Patric McWilliams will direct.
Noises Off
By Michael Frayn
June 5, 6, 7, 12, 13, 14 at 8 p.m.
June 15 at 2 p.m.
"It's possible that a funnier comedy
than Noises Off once played on Broadway, but I don't know what it
could have been," said Newsday's Allan Wallach of Michael Frayn's
classic farce of non-stop hilarity. A play within a play, it begins with
a troop of has-been and never-were actors in their frantic, final rehearsal
of the farce, Nothing On. As the melee of actors (outraged wife,
squeaky blonde, company lush, etc) stumble through their lines, they are
tossed about by a whirlwind of calamities--from missing contact lenses
and misplaced sardines to philandering lovers and a swinging axe. They
collide catastrophically in a real-life farce that parallels the one that
they're appearing in... 'til at last, in open revolt against each other
and their production.... the actors rewrite and sabotage every line of
their script. The only possible response is to laugh uproariously. Robert
Buseick will direct.
1776
Music and lyrics by Sherman Edwards
Book by Peter Stone
July 17, 18, 19, 24, 25, 26 at 8
p.m.
July 27 at 2 p.m.
The seminal event in American history
blazes to vivid life in this most unconventional of Broadway hits. Winner
of the 1969 Tony Award for Best Musical, 1776 finds us in the summer
when the nation was ready to declare independence ... if only the founding
fathers could agree to do it!

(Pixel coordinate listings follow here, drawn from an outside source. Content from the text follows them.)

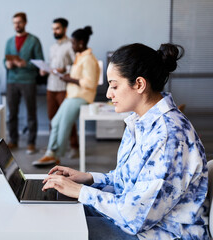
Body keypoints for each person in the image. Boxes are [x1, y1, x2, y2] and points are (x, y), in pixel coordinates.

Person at [41, 43, 209, 239]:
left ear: (139, 84)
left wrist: (80, 191)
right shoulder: (140, 122)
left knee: (61, 231)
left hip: (160, 233)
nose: (108, 94)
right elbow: (127, 182)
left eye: (114, 86)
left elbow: (136, 216)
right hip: (136, 222)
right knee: (57, 212)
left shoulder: (169, 135)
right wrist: (88, 178)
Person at [33, 26, 99, 166]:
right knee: (56, 121)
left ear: (81, 43)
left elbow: (91, 83)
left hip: (81, 96)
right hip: (73, 95)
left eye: (73, 43)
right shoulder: (80, 57)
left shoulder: (88, 59)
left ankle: (54, 154)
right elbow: (79, 76)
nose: (72, 46)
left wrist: (70, 79)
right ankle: (51, 154)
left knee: (64, 124)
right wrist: (68, 77)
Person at [4, 12, 44, 155]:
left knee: (31, 113)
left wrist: (24, 64)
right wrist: (7, 64)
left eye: (19, 22)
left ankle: (31, 143)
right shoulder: (9, 42)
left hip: (28, 81)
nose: (17, 25)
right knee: (11, 113)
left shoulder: (34, 41)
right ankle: (13, 140)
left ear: (25, 23)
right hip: (12, 81)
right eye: (14, 22)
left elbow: (40, 63)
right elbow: (5, 60)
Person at [43, 18, 78, 159]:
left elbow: (77, 65)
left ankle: (74, 146)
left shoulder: (71, 45)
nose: (54, 31)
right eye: (53, 29)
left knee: (67, 118)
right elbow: (52, 66)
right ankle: (53, 148)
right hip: (51, 86)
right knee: (52, 118)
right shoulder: (53, 47)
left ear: (64, 29)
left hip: (65, 87)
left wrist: (64, 69)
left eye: (57, 28)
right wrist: (44, 69)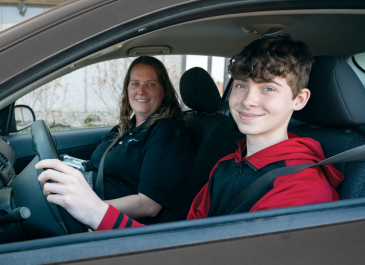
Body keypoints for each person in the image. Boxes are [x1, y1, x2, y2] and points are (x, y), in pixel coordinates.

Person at [37, 34, 344, 231]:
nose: (249, 100)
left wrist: (99, 214)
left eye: (268, 88)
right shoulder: (226, 167)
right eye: (240, 85)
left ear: (299, 99)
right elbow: (186, 242)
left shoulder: (303, 190)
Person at [37, 56, 195, 227]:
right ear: (127, 89)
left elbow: (150, 205)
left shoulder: (167, 133)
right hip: (86, 206)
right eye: (135, 83)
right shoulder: (126, 128)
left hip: (108, 223)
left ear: (163, 91)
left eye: (151, 84)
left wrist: (88, 207)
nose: (141, 90)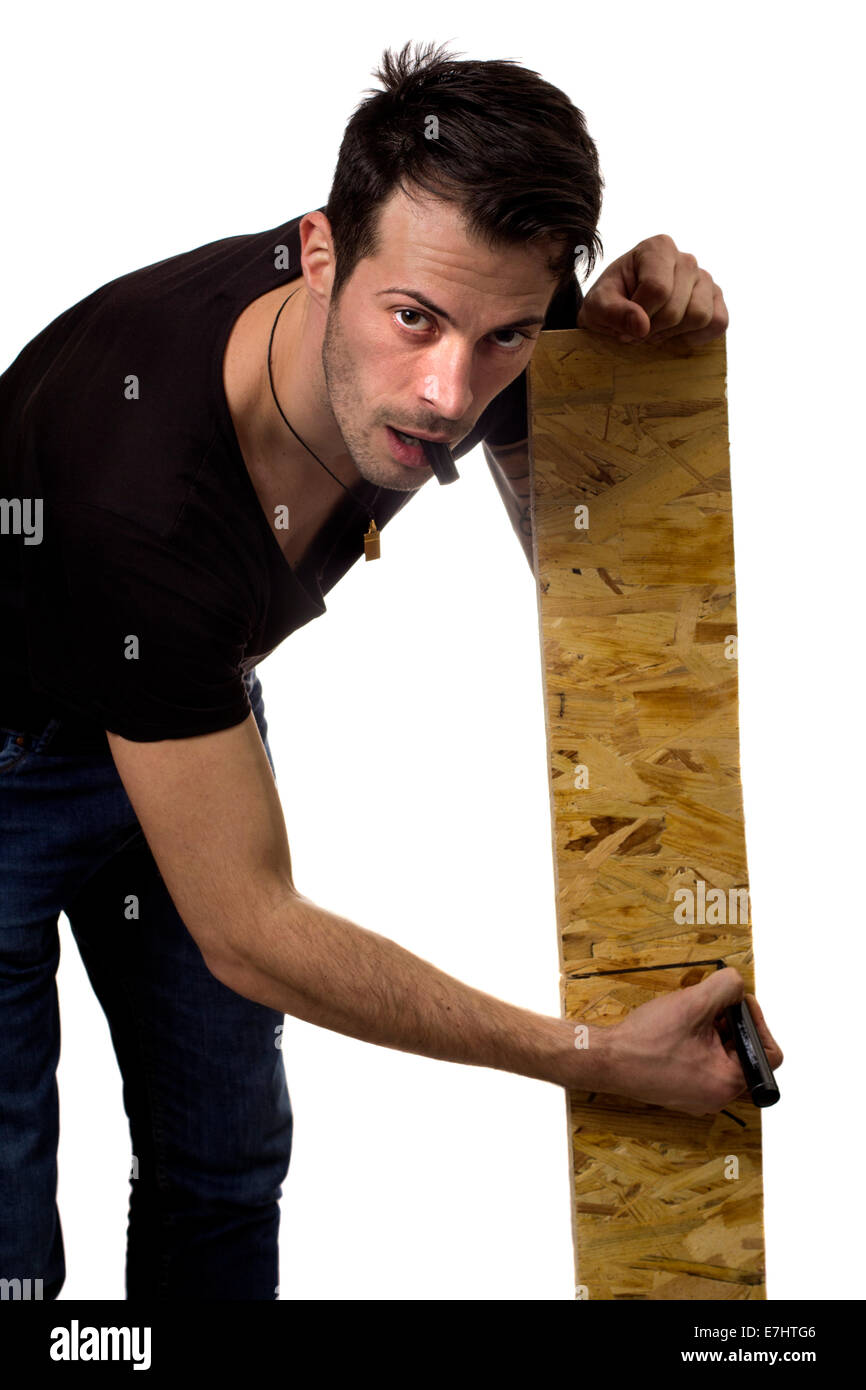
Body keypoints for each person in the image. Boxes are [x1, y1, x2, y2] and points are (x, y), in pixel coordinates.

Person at [0, 39, 782, 1301]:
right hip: (24, 741)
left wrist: (619, 367)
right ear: (320, 255)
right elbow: (251, 935)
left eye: (506, 337)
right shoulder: (135, 499)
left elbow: (603, 607)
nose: (446, 394)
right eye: (411, 320)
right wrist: (592, 1054)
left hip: (175, 699)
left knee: (225, 1160)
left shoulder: (473, 314)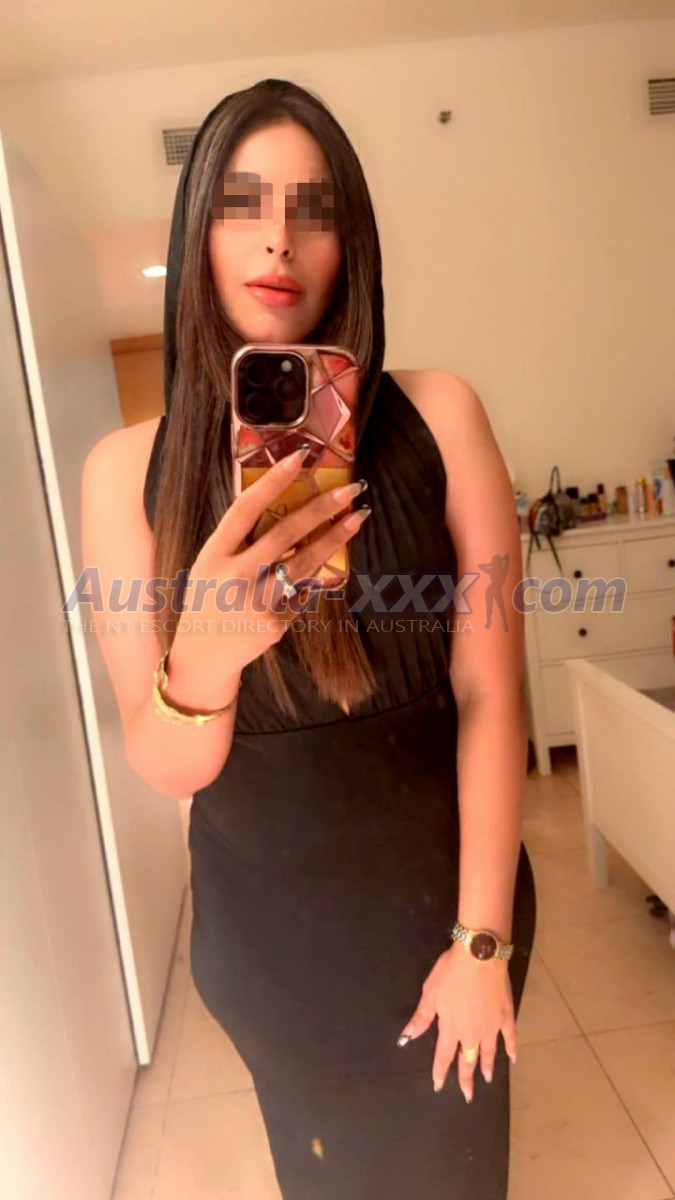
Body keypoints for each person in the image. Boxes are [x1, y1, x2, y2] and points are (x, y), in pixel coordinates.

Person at [81, 78, 536, 1199]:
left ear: (350, 243)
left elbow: (491, 693)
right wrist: (205, 655)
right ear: (198, 232)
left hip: (448, 915)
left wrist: (482, 944)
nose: (278, 236)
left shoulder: (440, 417)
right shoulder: (123, 473)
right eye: (242, 203)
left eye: (312, 208)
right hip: (271, 952)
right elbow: (166, 763)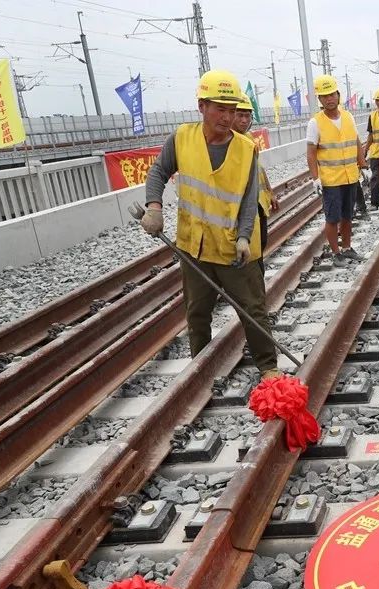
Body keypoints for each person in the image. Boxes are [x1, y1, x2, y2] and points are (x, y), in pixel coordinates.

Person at [141, 70, 280, 379]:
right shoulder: (181, 139)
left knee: (253, 309)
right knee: (197, 311)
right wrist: (154, 208)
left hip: (234, 247)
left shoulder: (246, 149)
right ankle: (200, 368)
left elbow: (248, 198)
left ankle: (268, 367)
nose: (228, 117)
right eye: (221, 108)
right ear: (202, 106)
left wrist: (244, 236)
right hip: (195, 247)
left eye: (233, 110)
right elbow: (158, 172)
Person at [306, 74, 367, 263]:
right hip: (331, 180)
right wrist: (315, 178)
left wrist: (363, 165)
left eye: (332, 94)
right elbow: (311, 153)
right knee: (332, 218)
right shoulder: (315, 123)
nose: (329, 99)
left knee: (348, 215)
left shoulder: (348, 117)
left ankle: (347, 247)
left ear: (338, 95)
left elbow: (356, 143)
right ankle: (335, 252)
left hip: (350, 177)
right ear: (320, 100)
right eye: (324, 96)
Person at [233, 94, 279, 271]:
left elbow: (258, 168)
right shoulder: (228, 143)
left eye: (248, 116)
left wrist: (270, 192)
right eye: (240, 115)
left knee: (261, 242)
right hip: (241, 205)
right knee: (249, 246)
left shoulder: (250, 139)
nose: (244, 120)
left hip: (258, 202)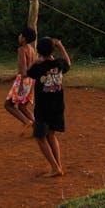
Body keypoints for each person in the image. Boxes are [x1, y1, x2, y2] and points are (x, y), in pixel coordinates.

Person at [26, 37, 71, 177]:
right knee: (51, 135)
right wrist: (61, 45)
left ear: (39, 52)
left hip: (43, 108)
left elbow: (28, 71)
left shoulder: (38, 67)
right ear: (53, 50)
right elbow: (68, 62)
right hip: (58, 106)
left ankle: (55, 167)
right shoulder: (59, 64)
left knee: (40, 137)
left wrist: (36, 60)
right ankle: (58, 165)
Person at [4, 26, 37, 132]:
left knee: (8, 105)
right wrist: (11, 78)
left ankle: (27, 122)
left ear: (24, 38)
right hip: (31, 80)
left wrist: (21, 86)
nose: (19, 36)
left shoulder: (21, 50)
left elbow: (23, 71)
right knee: (22, 107)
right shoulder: (32, 50)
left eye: (21, 35)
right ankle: (38, 128)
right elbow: (28, 69)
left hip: (23, 81)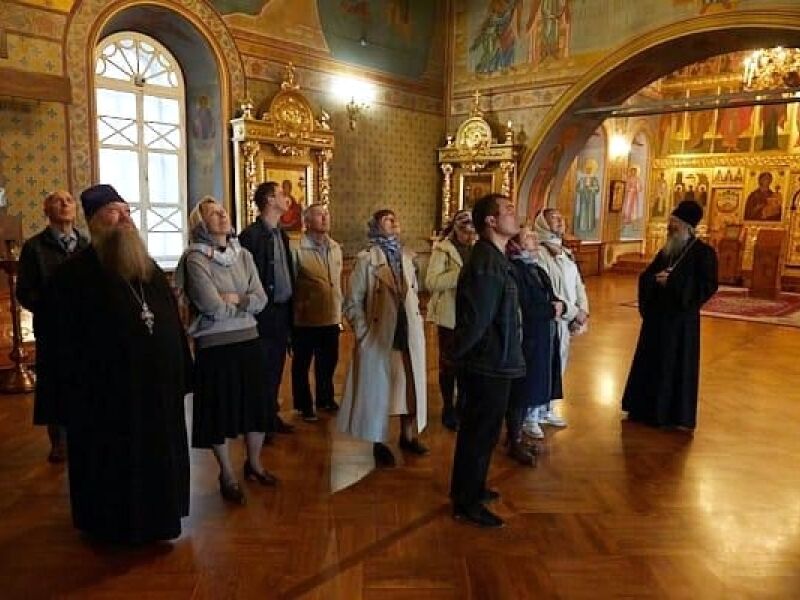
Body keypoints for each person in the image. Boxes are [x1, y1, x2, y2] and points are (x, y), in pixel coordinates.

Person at [43, 184, 190, 543]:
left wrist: (180, 371)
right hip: (105, 398)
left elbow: (171, 324)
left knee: (157, 459)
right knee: (112, 465)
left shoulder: (147, 268)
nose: (125, 218)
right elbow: (60, 346)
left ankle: (159, 521)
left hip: (156, 392)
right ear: (94, 221)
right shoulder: (72, 277)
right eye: (114, 211)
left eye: (127, 211)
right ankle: (110, 527)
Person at [176, 197, 274, 506]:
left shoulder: (242, 254)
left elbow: (261, 299)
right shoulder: (194, 259)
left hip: (249, 339)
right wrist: (241, 303)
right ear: (200, 225)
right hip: (215, 346)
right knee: (220, 413)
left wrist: (236, 299)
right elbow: (211, 306)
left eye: (223, 211)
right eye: (213, 213)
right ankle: (227, 475)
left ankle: (254, 463)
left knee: (256, 407)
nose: (222, 215)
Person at [449, 194, 524, 528]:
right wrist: (459, 357)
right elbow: (477, 321)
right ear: (491, 221)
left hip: (495, 360)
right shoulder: (486, 263)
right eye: (508, 210)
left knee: (485, 433)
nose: (515, 215)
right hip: (487, 364)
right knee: (478, 434)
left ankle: (473, 488)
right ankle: (466, 502)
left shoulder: (494, 257)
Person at [338, 209, 428, 468]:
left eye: (395, 218)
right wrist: (364, 334)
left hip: (407, 333)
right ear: (376, 226)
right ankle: (379, 442)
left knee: (409, 387)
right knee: (381, 392)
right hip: (380, 336)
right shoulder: (367, 259)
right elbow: (352, 302)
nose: (394, 221)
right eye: (388, 219)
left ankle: (407, 436)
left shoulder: (407, 257)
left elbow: (414, 294)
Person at [622, 200, 718, 430]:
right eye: (670, 222)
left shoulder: (704, 253)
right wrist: (654, 280)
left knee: (673, 367)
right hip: (656, 319)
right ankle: (642, 409)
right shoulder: (667, 250)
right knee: (651, 364)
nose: (670, 227)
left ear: (687, 227)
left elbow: (708, 286)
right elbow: (646, 276)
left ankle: (669, 415)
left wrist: (673, 282)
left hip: (680, 323)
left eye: (674, 224)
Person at [16, 190, 89, 463]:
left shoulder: (86, 244)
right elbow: (25, 291)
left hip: (85, 328)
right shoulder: (34, 247)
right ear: (46, 210)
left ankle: (86, 434)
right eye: (58, 201)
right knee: (55, 383)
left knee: (84, 380)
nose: (65, 204)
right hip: (53, 329)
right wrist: (51, 308)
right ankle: (58, 441)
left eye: (69, 200)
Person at [239, 181, 295, 436]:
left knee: (275, 368)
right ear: (270, 200)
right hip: (262, 313)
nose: (287, 198)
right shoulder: (251, 236)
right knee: (260, 370)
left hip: (282, 312)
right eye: (282, 194)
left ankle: (270, 416)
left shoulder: (281, 234)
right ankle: (259, 423)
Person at [506, 225, 563, 464]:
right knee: (521, 390)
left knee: (533, 386)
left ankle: (518, 436)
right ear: (516, 244)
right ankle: (514, 439)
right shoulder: (514, 269)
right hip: (527, 338)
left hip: (543, 335)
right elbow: (524, 307)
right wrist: (551, 309)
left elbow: (550, 295)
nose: (535, 239)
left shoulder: (537, 269)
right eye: (528, 236)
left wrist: (558, 305)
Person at [531, 208, 589, 433]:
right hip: (550, 318)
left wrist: (582, 312)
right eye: (554, 218)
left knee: (559, 364)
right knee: (542, 366)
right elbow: (549, 291)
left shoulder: (565, 252)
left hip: (567, 318)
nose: (560, 221)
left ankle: (547, 408)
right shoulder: (538, 253)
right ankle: (531, 414)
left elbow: (578, 285)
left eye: (561, 217)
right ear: (542, 224)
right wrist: (572, 312)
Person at [290, 203, 343, 421]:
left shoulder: (335, 247)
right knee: (302, 364)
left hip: (331, 315)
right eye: (319, 215)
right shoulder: (297, 248)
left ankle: (325, 398)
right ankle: (303, 405)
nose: (325, 217)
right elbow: (291, 282)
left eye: (326, 214)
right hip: (306, 318)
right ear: (307, 222)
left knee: (328, 362)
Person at [425, 210, 474, 431]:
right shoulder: (443, 250)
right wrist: (461, 275)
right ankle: (448, 407)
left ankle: (464, 404)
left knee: (468, 365)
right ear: (455, 228)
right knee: (449, 364)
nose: (469, 235)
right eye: (464, 230)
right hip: (450, 315)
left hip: (473, 314)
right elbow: (431, 283)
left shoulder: (478, 248)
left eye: (472, 230)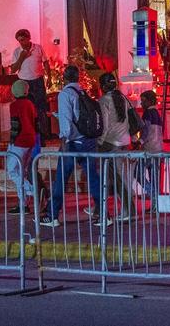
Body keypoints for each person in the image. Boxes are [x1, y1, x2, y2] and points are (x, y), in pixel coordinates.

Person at [39, 65, 104, 228]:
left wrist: (63, 141)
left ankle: (52, 214)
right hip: (87, 141)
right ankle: (102, 213)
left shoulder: (65, 94)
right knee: (93, 178)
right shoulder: (82, 92)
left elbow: (67, 125)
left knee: (61, 179)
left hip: (72, 143)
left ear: (64, 78)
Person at [97, 73, 135, 221]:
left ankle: (128, 212)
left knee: (117, 179)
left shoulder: (104, 100)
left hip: (111, 143)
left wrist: (100, 142)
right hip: (125, 141)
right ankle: (99, 207)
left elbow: (105, 126)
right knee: (120, 178)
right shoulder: (123, 98)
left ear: (102, 86)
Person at [6, 29, 50, 143]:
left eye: (23, 40)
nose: (21, 43)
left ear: (29, 38)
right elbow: (13, 70)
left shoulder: (38, 48)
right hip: (24, 84)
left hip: (38, 81)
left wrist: (49, 77)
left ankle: (42, 136)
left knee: (40, 109)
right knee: (26, 110)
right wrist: (22, 57)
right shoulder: (17, 52)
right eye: (19, 41)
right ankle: (29, 134)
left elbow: (45, 62)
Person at [6, 80, 39, 215]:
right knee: (22, 171)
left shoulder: (15, 105)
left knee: (12, 170)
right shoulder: (30, 104)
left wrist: (11, 141)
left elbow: (15, 125)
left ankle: (31, 190)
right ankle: (23, 204)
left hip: (19, 142)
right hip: (31, 140)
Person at [137, 90, 163, 202]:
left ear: (150, 101)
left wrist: (139, 141)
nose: (141, 104)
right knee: (154, 177)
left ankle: (152, 194)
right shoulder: (157, 113)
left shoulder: (147, 113)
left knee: (137, 173)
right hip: (158, 148)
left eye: (143, 101)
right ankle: (156, 203)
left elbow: (146, 130)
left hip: (149, 149)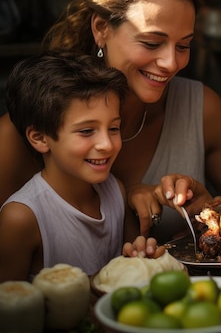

The musical follows John Adams of Massachusetts,
Benjamin Franklin of Pennsylvania and Richard Henry Lee and Thomas Jefferson
of Virginia as they attempted to convince the members of the second Continental
Congress to vote for independence from the shackles of the British monarchy
by signing the Declaration of Independence. 1776 puts a human face
on the pages of history as we see the men behind the national icons: proud,
frightened, uncertain, irritable, charming, often petty and ultimately,
noble figures determined to do the right thing for the fledgling nation.
Robert Buseick and Patric McWilliams will co-direct.